Anyhoo, he may be retiring from the bench but I'm sure he'll continue to comment one way or another and we may see more specification.

Posted by: Ann Lipton | Aug 25, 2019 8:24:14 AM

My initial thought is that accomplishing the five bullet points in the statement can still be accomplished through the lens of shareholder wealth maximization (SWM). If so, nice statement, but no real change in approach to the governance of public companies. Of course, that would be a good thing.

There is so much beyond a CEO's control that keeps her focused on SWM. For example, the fiduciary duties required by corporate law, the possibility of being taken over, and hedge fund activism. Also, all those markets (capital, product, etc.) that forces the company to be as efficient as possible. So, a focus on SWM is going to happen whether people like it or not. I think that is what Myron is talking about.

So, the question becomes, what was the point? I agree with Shane Goodwin that it is probably "virtue signalling" with the objective of keeping the next administration off the backs of our largest public companies.
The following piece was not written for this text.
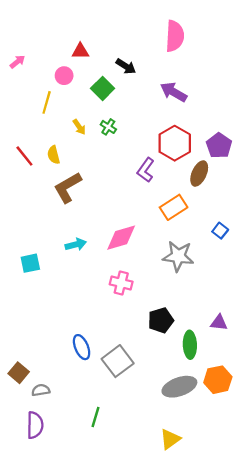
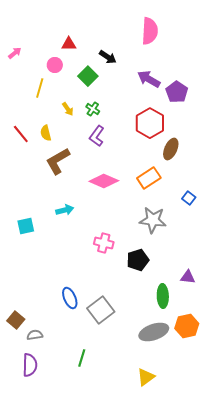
purple pentagon: (219, 146) -> (177, 92), moved
purple L-shape: (146, 170) -> (97, 136), moved
pink diamond: (121, 238) -> (104, 181), moved, turned 40
black pentagon: (161, 320) -> (138, 260), moved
I guess it is worth a try.

Posted by: Bernard S. Sharfman | Aug 26, 2019 1:18:09 PM

I saw at least one interview where a CEO said basically, yes, this statement is not inconsistent with SWM. But I think the statement itself was definitely not trying to say "protect our stakeholders to serve our shareholders" - it wanted to convey a stakeholder orientation. As to why the BR wanted to do that ... well, I tend to read a "please leave us alone" subtext.